EXCERPT TO READ »
######

I like the selection of tools. Having never used a scorp before, I'm getting used to using them. At the very least, I know I will be using the gouge and knife.

Although the knife blade is sharp, I'm debating whether to sharpen it from edge to back of the blade. Currently, there is a bevel ending about a third of the way from the edge. I prefer to lay the blade flat on the stone, and lifting it a slight bit (a dime's thickness) when sharpening my knife blade. The length of the blade--1 5/8"--is a little longer than the 1 1/2" blade I'm used to using. It shouldn't be a problem. The blade profile is sufficient for general carving and a reasonable amount of normal detail.

The handle is a little bit uncomfortable. I think the handle edges need to be rounded over a bit more. My solution is to do what I've recently started doing regardless of what tools I am using. I wear a Kevlar glove with the grip dots on both hands. It helps to grip the tool, lessens fatigue on my hand, and prevents inadvertent injuries to my index finger. I tend to ride up on the tool's working end for better control when doing fine detail.

######

SUPPLIED ENTRIES »

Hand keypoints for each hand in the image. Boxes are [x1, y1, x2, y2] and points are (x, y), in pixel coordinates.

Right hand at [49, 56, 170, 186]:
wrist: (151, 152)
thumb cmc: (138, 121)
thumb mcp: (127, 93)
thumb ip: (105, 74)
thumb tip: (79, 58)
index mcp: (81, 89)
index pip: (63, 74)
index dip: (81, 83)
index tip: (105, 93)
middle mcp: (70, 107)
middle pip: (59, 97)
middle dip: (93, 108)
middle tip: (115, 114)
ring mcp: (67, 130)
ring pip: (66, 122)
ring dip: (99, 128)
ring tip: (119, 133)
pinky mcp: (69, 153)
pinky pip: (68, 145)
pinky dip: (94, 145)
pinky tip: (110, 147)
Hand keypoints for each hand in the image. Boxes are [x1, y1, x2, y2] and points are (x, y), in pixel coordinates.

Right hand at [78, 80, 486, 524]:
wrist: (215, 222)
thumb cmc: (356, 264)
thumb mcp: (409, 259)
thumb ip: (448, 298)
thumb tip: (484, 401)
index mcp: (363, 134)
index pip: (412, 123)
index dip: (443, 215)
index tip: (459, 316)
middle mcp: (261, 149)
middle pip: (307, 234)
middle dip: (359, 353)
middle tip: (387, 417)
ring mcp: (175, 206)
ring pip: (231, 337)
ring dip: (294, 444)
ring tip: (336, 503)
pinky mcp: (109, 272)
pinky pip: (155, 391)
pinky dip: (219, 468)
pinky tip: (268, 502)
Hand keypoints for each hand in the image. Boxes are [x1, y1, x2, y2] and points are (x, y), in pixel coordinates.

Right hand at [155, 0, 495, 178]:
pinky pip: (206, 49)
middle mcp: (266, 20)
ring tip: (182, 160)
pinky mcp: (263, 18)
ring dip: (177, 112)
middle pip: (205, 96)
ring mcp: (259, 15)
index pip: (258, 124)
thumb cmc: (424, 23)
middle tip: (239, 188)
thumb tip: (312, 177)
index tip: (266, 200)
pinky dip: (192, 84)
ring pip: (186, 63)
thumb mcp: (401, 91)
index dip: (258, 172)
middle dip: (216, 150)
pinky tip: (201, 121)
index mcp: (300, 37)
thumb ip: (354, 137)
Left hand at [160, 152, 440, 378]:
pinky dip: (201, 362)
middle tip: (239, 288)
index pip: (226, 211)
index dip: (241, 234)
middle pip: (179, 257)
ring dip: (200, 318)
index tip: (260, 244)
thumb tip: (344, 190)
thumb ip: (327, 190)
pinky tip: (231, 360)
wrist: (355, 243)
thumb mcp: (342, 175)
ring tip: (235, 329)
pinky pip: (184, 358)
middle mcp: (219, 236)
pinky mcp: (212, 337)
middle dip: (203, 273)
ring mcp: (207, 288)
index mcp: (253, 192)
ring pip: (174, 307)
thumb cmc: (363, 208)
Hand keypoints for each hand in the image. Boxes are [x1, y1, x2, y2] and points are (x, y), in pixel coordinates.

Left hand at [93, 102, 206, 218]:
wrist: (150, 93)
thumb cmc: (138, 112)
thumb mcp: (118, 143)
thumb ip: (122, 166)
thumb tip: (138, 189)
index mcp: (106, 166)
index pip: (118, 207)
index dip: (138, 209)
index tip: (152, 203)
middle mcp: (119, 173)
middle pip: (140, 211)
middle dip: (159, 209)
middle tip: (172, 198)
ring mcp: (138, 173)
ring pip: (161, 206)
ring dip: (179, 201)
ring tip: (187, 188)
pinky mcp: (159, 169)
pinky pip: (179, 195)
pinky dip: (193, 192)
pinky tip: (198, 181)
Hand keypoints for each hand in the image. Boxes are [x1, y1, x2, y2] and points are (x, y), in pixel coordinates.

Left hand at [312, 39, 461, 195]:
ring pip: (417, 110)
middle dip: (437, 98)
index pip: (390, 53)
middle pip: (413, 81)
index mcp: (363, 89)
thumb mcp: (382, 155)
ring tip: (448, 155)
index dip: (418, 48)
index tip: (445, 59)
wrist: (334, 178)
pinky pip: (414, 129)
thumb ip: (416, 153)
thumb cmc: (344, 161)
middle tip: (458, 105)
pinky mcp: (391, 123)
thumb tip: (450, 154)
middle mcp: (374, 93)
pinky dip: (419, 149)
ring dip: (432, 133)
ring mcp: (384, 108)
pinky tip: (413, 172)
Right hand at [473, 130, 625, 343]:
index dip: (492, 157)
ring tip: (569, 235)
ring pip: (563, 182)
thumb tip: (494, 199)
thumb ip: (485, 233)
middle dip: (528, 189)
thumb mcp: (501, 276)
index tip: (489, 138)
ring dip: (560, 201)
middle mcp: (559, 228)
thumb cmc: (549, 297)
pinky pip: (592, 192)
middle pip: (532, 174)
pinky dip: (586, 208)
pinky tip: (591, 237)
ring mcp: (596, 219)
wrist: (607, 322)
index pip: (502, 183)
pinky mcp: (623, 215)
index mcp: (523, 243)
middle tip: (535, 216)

######

Copy the passage on carving tools from the words "Although the knife" through "of normal detail.", substituting "whetstone" for "stone".

Although the knife blade is sharp, I'm debating whether to sharpen it from edge to back of the blade. Currently, there is a bevel ending about a third of the way from the edge. I prefer to lay the blade flat on the whetstone, and lifting it a slight bit (a dime's thickness) when sharpening my knife blade. The length of the blade--1 5/8"--is a little longer than the 1 1/2" blade I'm used to using. It shouldn't be a problem. The blade profile is sufficient for general carving and a reasonable amount of normal detail.